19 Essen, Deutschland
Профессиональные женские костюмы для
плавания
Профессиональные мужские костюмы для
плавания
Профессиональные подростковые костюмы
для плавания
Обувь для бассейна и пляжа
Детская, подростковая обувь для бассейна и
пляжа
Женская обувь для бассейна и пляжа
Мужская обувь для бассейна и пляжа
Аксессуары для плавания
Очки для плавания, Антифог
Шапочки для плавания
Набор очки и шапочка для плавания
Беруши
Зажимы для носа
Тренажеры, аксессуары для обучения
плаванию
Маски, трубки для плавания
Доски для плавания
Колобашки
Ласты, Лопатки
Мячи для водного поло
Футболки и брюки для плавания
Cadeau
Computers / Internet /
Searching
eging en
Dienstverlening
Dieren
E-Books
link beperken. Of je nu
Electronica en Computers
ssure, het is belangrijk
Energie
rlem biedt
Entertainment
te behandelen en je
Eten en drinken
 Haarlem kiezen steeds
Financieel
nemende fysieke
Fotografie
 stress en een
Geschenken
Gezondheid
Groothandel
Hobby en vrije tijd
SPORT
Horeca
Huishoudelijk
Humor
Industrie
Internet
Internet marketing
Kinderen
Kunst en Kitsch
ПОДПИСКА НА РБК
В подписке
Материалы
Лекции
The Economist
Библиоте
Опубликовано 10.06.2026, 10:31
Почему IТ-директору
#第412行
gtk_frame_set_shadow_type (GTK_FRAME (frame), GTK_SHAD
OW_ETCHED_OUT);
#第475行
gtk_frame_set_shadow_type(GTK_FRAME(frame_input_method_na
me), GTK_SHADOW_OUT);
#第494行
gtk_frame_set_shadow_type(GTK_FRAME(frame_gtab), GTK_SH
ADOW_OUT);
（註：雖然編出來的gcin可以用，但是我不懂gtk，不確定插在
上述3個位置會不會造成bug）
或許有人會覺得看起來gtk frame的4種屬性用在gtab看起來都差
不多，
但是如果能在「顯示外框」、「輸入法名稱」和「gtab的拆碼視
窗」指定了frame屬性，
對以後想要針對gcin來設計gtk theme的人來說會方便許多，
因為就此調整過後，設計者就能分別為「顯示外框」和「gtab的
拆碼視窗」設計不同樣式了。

* * * *

### WHAT YOU ARE ASKED TO DO
Go through the material above and copy each line that has the word "Профессиональные".

### RESULT
Профессиональные женские костюмы для
Профессиональные мужские костюмы для
Профессиональные подростковые костюмы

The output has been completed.